Problems to work on.
(1) From the plan coverage rules, extract the passage starting at "An employee shall" and ending at "line of business.".
(2) Restate the paragraph of the plan coverage rules that begins "An employee shall not be treated" as one shorter sentence that keeps its main facts.
Source extract START
If employees not meeting the minimum age or service requirements of subsection (a)(1) (without regard to subparagraph (B) thereof) are covered under a plan of the employer which meets the requirements of paragraph (1) separately with respect to such employees, such employees may be excluded from consideration in determining whether any plan of the employer meets the requirements of paragraph (1).
An employee shall not be treated as meeting the age and service requirements described in this paragraph until the first date on which, under the plan, any employee with the same age and service would be eligible to commence participation in the plan.
If, under section 414(r), an employer is treated as operating separate lines of business for a year, the employer may apply the requirements of this subsection for such year separately with respect to employees in each separate line of business.
Subparagraph (A) shall not apply with respect to any plan maintained by an employer unless such plan benefits such employees as qualify under a classification set up by the employer and found by the Secretary not to be discriminatory in favor of highly compensated employees.
For purposes of this subsection—
The term “highly compensated employee” has the meaning given such term by section 414(q).
An employer may elect to designate—
(i) 2 or more trusts,
(ii) 1 or more trusts and 1 or more annuity plans, or
(iii) 2 or more annuity plans,
as part of 1 plan intended to qualify under section 401(a) to determine whether the requirements of this subsection are met with respect to such trusts or annuity plans. If an employer elects to treat any trusts or annuity plans as 1 plan under this subparagraph, such trusts or annuity plans shall be treated as 1 plan for purposes of section 401(a)(4).
If a person becomes, or ceases to be, a member of a group described in subsection (b), (c), (m), or (o) of section 414, then the requirements of this subsection shall be treated as having been met during the transition period with respect to any plan covering employees of such person or any other member of such group if—
(I) such requirements were met immediately before each such change, and
(II) the coverage under such plan is not significantly changed during the transition period (other than by reason of the change in members of a group) or such plan meets such other requirements as the Secretary may prescribe by regulation.
For purposes of clause (i), the term “transition period” means the period—
(I) beginning on the date of the change in members of a group, and
(II) ending on the last day of the 1st plan year beginning after the date of such change.
A trust which is part of a tax credit employee stock ownership plan which is the only plan of an employer intended to qualify under section 401(a) shall not be treated as not a qualified trust under section 401(a) solely because it fails to meet the requirements of this subsection if—
(i) such plan benefits 50 percent or more of all the employees who are eligible under a nondiscriminatory classification under the plan, and
(ii) the sum of the amounts allocated to each participant's account for the year does not exceed 2 percent of the compensation of that participant for the year.
Source extract END
Provided material START
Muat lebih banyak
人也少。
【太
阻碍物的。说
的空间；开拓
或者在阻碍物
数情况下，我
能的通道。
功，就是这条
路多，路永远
Provided material END
Results.
(1)
An employee shall not be treated as meeting the age and service requirements described in this paragraph until the first date on which, under the plan, any employee with the same age and service would be eligible to commence participation in the plan.
If, under section 414(r), an employer is treated as operating separate lines of business for a year, the employer may apply the requirements of this subsection for such year separately with respect to employees in each separate line of business.

(2) An employee counts as meeting the age and service requirements only from the first date on which, under the plan, any employee of the same age and service could begin participating.